We are very honoured that Chancellor Merkel will open the fourth Petersberg Climate Dialogue. The dialogue is the result of her personal initiative, and the fact that she has attended all four meetings shows that climate action is a cross-cutting issue that remains at the top of the agenda.

It is also a great pleasure to co-chair this year's dialogue with Marcin Korolec, the Polish Environment Minister and future COP president. I look forward to our cooperation.

I would also like to welcome His Excellency Abdullah bin Hamad Al-Attiyah, chair of the Administrative Control and Transparency Authority and COP president, who led us through a successful COP in Doha.

Ladies and Gentlemen,
2015 marks the next important milestone in international climate policy. It is the year we want to adopt a new climate agreement that covers all countries for the first time. One thing is crucial if we are to have a chance of success in 2015: we must all have done our homework by then.
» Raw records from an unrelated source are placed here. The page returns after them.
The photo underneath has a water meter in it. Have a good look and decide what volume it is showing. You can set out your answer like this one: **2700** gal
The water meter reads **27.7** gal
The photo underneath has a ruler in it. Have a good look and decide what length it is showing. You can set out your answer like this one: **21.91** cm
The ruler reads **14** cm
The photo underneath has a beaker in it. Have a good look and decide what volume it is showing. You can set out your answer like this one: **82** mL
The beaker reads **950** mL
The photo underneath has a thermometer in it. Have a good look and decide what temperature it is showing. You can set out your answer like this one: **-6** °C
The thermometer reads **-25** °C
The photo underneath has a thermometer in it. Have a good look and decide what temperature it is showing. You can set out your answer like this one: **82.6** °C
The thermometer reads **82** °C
Firstly, this means that we have to know what we are each willing to contribute under the new agreement. It is also a question of whether this will be an adequate contribution to preventing dangerous climate change. Germany and the EU intend to continue in their pioneering role. In Germany we have decided to cut our emissions by 40 percent by 2020 and by 55 percent by 2030 - and to do so domestically. In the EU we are currently discussing our reduction target for 2030. I will advocate an ambitious target on the scale that is needed to cut our emissions by 80 to 95 percent by 2050. The instruments we want to use to achieve these targets are also important. In the EU we have positive experience with a set of three headline targets: an emission reduction target, an efficiency target and a target for increasing the share of renewable energies in energy consumption. We should retain these.
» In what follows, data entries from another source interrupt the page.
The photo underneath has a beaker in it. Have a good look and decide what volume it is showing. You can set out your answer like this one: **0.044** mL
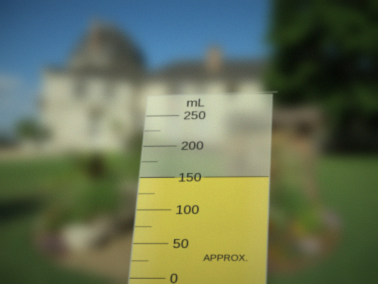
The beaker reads **150** mL
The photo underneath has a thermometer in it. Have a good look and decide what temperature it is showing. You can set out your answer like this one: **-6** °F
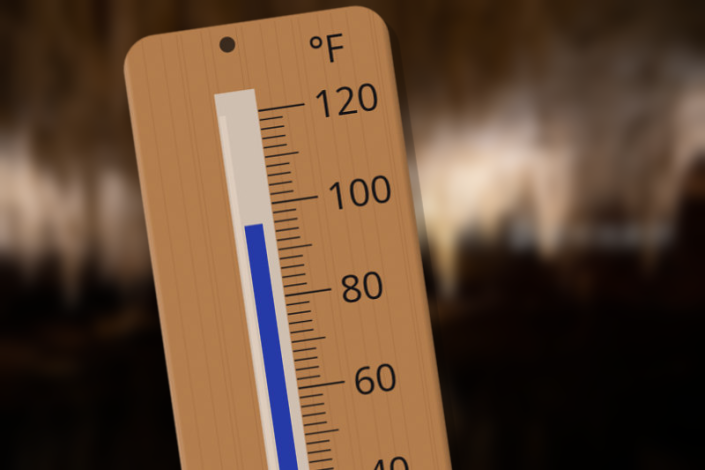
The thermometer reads **96** °F
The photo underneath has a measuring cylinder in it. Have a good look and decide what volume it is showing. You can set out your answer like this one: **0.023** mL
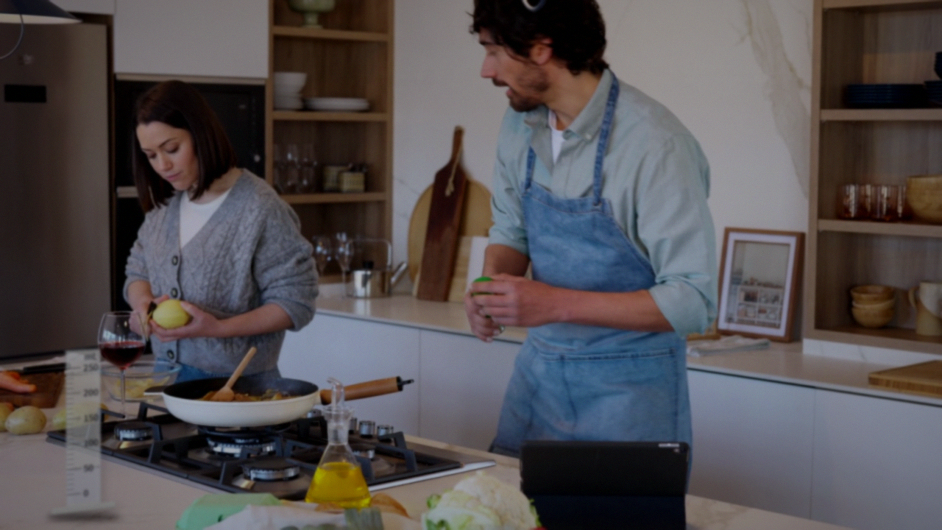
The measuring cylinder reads **50** mL
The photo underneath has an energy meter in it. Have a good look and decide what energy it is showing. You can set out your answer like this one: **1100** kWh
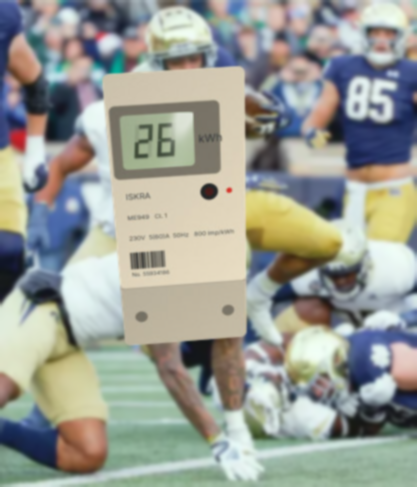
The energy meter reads **26** kWh
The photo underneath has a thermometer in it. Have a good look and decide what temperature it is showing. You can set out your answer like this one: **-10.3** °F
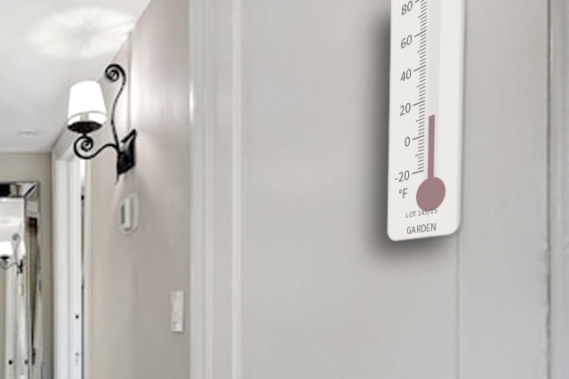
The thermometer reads **10** °F
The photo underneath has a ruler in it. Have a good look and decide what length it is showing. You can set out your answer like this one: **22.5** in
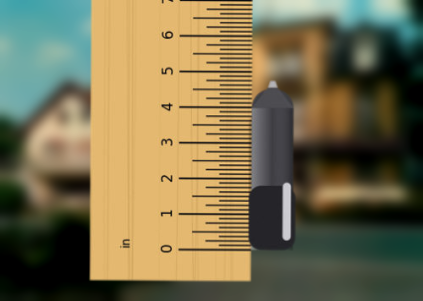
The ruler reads **4.75** in
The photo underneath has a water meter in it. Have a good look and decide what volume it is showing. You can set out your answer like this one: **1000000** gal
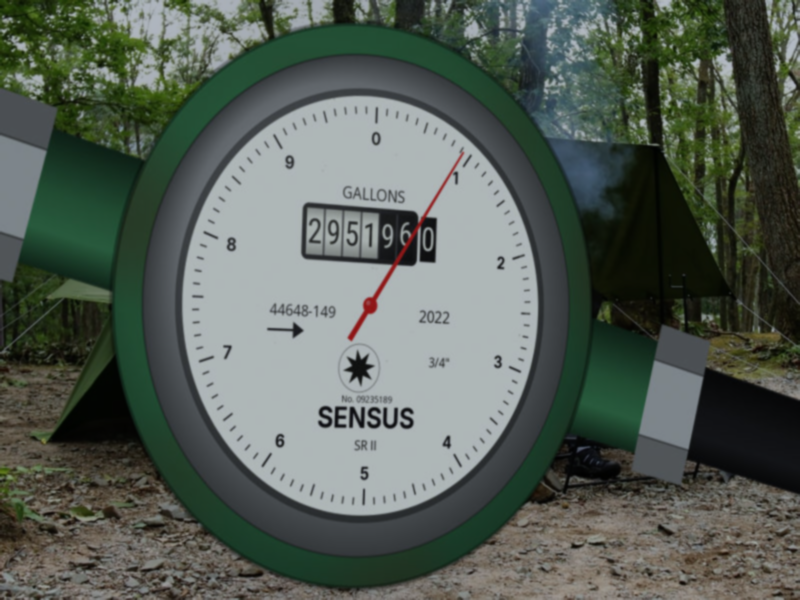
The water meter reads **2951960.9** gal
Secondly, doing our homework means that in the crucial discussions on the 2015 agreement we must not lose sight of the targets already adopted for 2020. On the contrary - to have any chance of limiting global warming to 2 degrees Celsius we have to be even more ambitious. This applies both to the EU and other countries. Political will is essential. The key instrument for implementing the EU's climate target is still emissions trading. Measures are urgently required that enable emissions trading to once again send real price signals that set incentives for climate-friendly investments. I remain confident that we will achieve this in the short term.

I am also confident that other countries will send similar signals, enabling us to adopt a fair, effective and ambitious new agreement in 2015. We have to take the first step on this road in Poland in 2013. At this dialogue we want to discuss how the climate change conference in Warsaw can contribute to achieving our long-term goals.

To conclude I would like to say a few words about the Petersberg Climate Dialogue. This opening session is open to the press, the rest of our discussions are not. We want to hold a real, open dialogue. Part of the sessions will be moderated by us cochairs,
others by external moderators who will help up draw concrete conclusions from our talks. At the end of the dialogue, my co-chair Marcin Korolec and I will summarise the discussions. This co-chairs' summary will be our personal conclusions rather than a
negotiated document.

I look forward to interesting and constructive talks. And now, before Chancellor Merkel gives her speech, I would like to hand over to my co-chair, the Polish Environment Minister Marcin Korolec.